É TEMPO DE RESISTÊNCIA - Como você avalia a participação de mulheres em movimentos de defesa de direitos e garantias? TALITA - As mulheres sempre foram parte importante no movimento de defesa de direitos. Isso fica muito evidente nas rodas em que se debate, por exemplo, o direito à moradia, à luta pelo acesso e à qualidade da educação, pelo acesso à água e ao alimento, pela garantia do direito à saúde, pelas garantias de condições nos cárceres, na luta por memória e justiça dos(as) filhos assassinados(as). Sempre veremos muito forte as mulheres como parte que move essa engrenagem. Elas sustentam essa luta e garantem que os retrocessos não sejam ainda maiores, elas resistem cotidianamente na porta das prisões, dos postos de saúde, nas ocupações de terra, nas madrugadas em filas por vagas em creches, nas passeatas pedindo paz. São as mulheres que se articulam com outras mulheres nas periferias e batem as portas das instituições e do poder público para exigir direitos. Somos sempre majoritárias ocupando esses espaços. Porque somos também as que garantem a produção cotidiana da vida, porque somos as maiores responsáveis pelo cuidado, somos a força motriz para a engrenagem rodar. E isso também é parte de uma sobrecarga machista a nós imposta, por um desequilíbrio cultural do patriarcado sobre o fazer e o cuidar que nos impõe o dever de lutar por políticas públicas que desonere este cotidiano e garanta direitos.

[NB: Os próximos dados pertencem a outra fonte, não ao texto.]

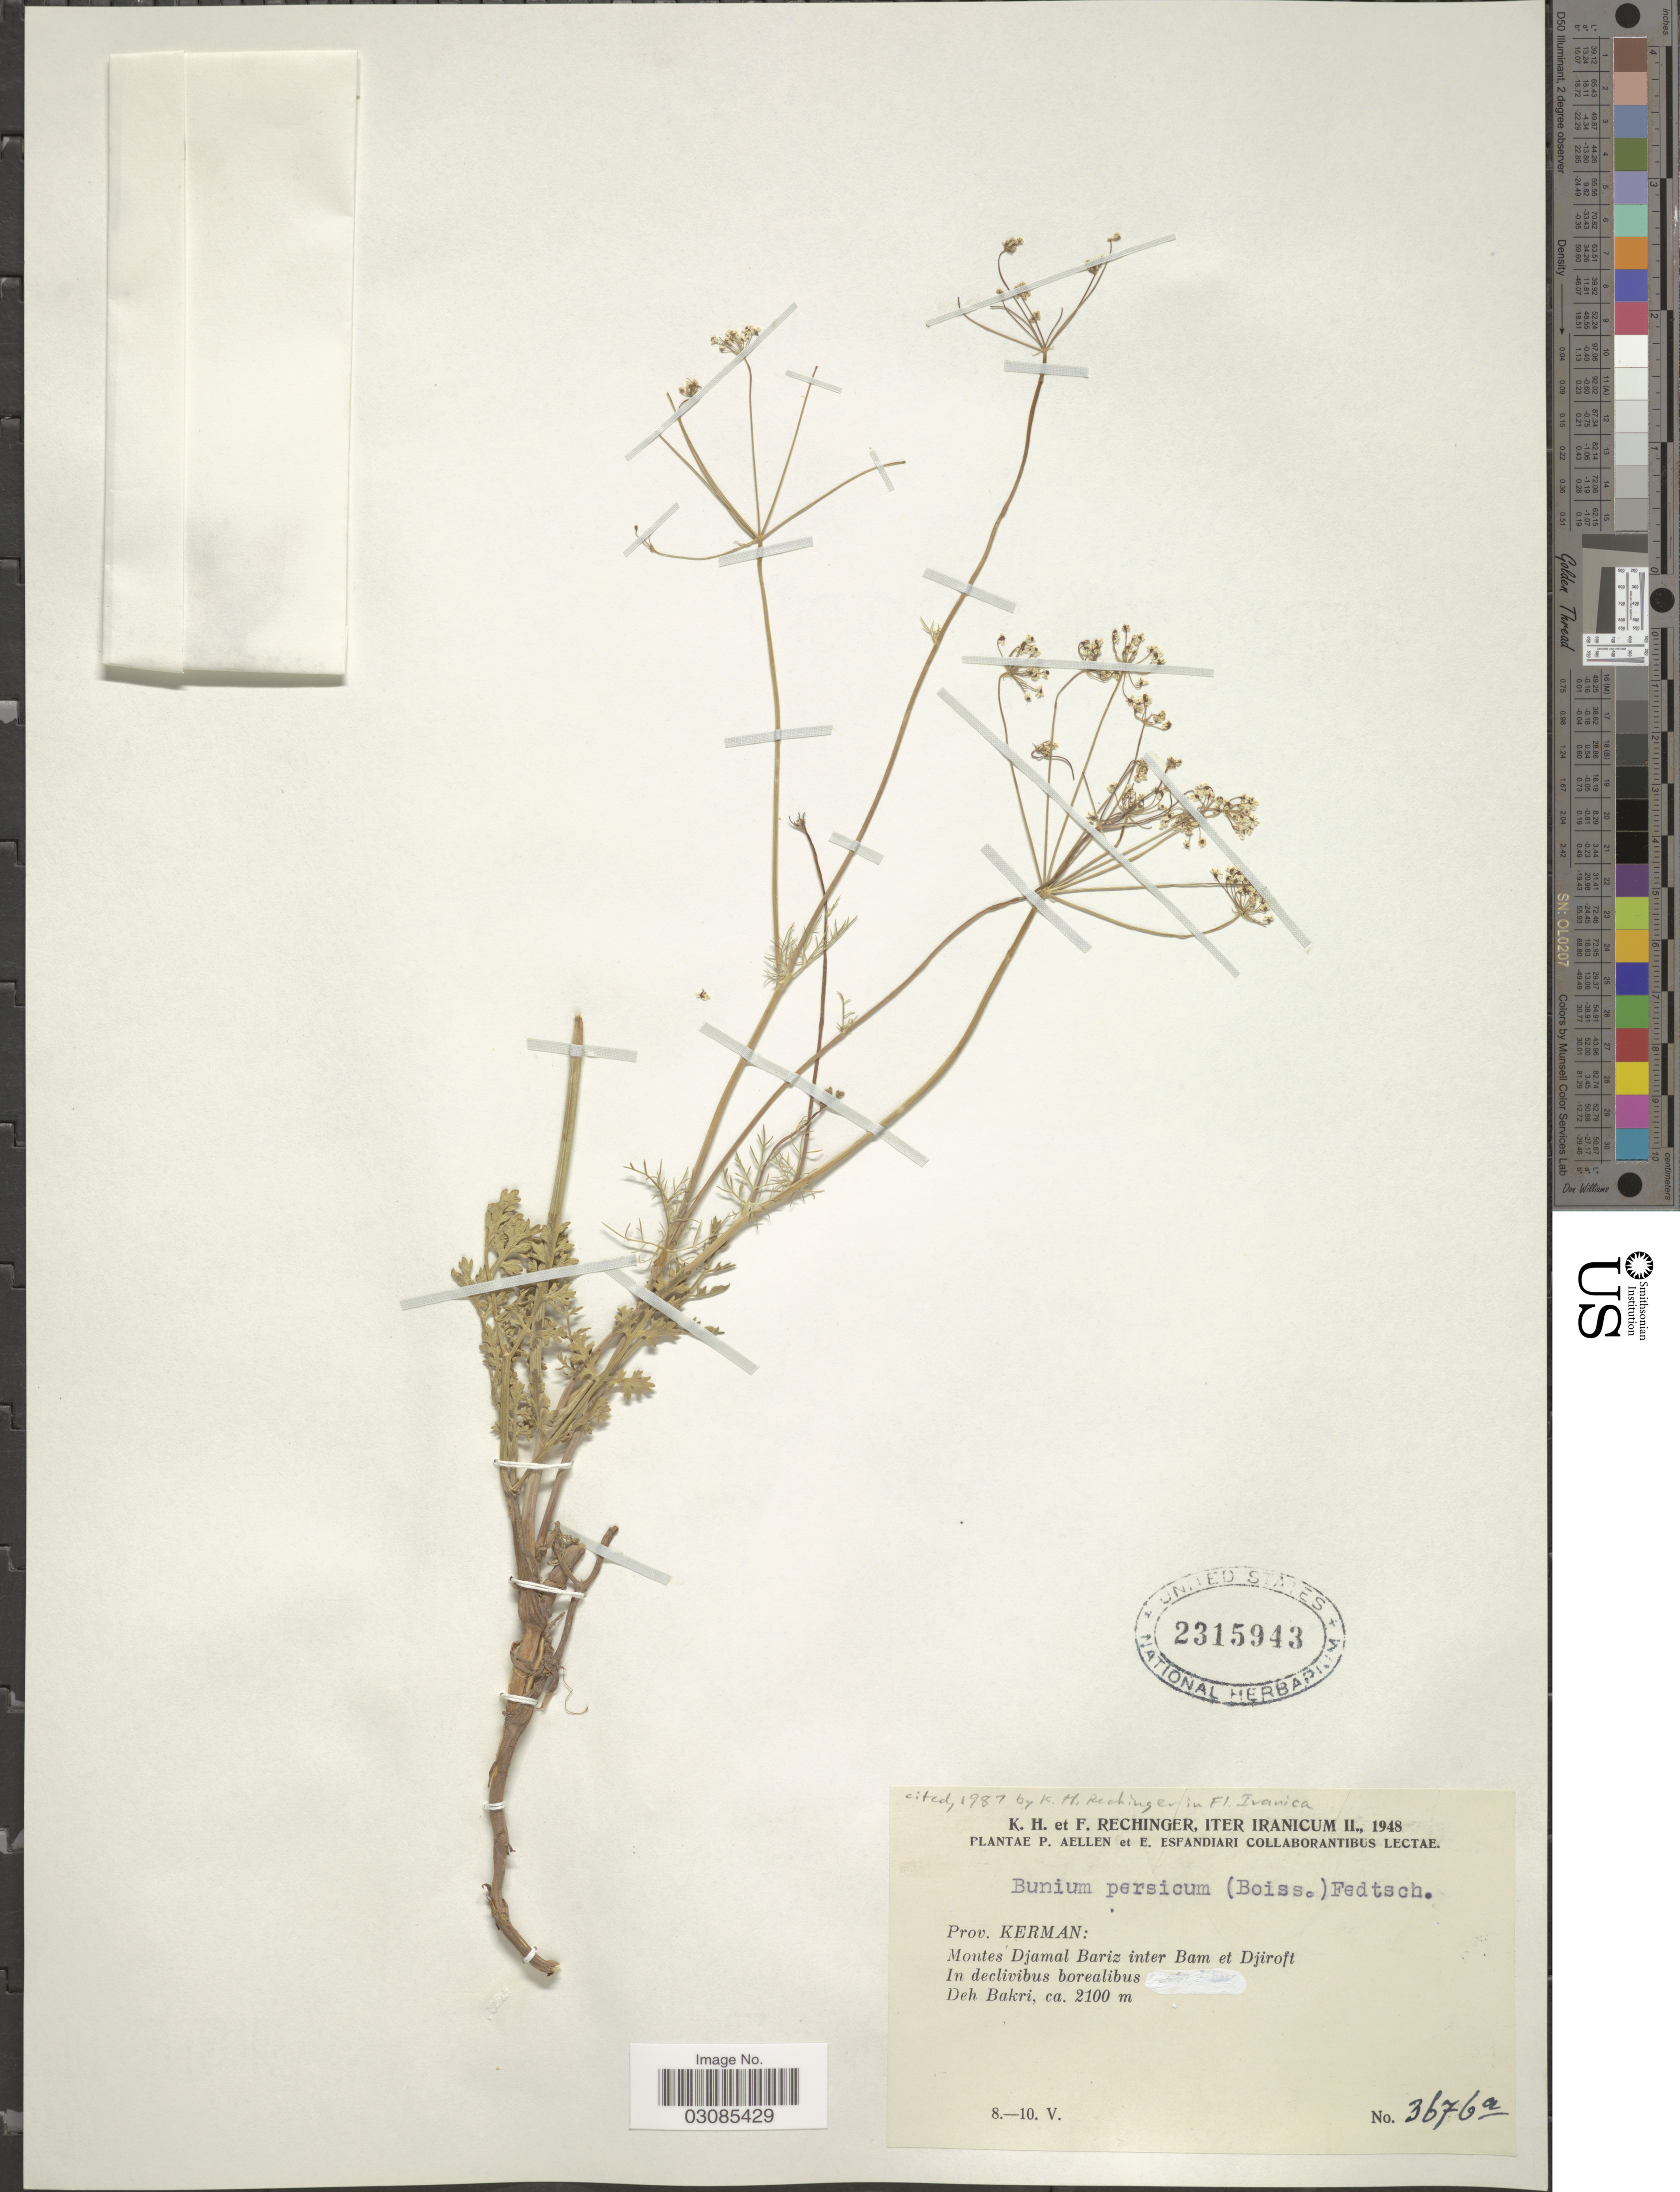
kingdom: Plantae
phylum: Tracheophyta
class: Magnoliopsida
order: Apiales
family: Apiaceae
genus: Bunium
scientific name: Bunium persicum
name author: (Boiss.) B. Fedtsch.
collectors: K. H. Rechinger & F. Rechinger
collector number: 3676a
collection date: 1948-05-08/1948-05-10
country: Iran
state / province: Kerman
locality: Montes Djamal Bariz inter Bam et Djiroft. In declivibus borealibus. Deh Bakri.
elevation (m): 2100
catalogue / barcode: US 2315943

É TEMPO DE RESISTÊNCIA - E para as que não estão inseridas, como convidá-las a participar desses movimentos? O convite deve acontecer pela aproximação das necessidades cotidianas que impõe a nós mulheres muitos desgastes. Estarmos ombreadas com essas mulheres nas periferias, compreendendo como este cotidiano se perfaz, tecendo redes de vínculos e solidariedade apontando enfrentamentos necessários para essas superações. Também diante dos desafios cotidianos: como a falta de vaga na escola, o não atendimento no posto de saúde, a impossibilidade de visitar um familiar preso. E, a partir da compreensão de solidariedade com outras mulheres que passam pela mesma situação e a necessidade de fortalecer essa luta de forma coletiva, compreendendo tudo isso num contexto social que precisa ser enfrentado. Imagino ser esta a melhor forma de estarmos juntas para superar esse contexto e desatarmos esses grilhões. Sermos sensíveis na organização da luta para não impormos mais encargos para essas mulheres dos que elas já precisam suportar, mas também não construirmos uma luta sem produção de autonomia e construção de sujeitas empoderadas. Anunciarmos a esperança e que só a luta é capaz de nos transformar e transformar a realidade em que vivemos.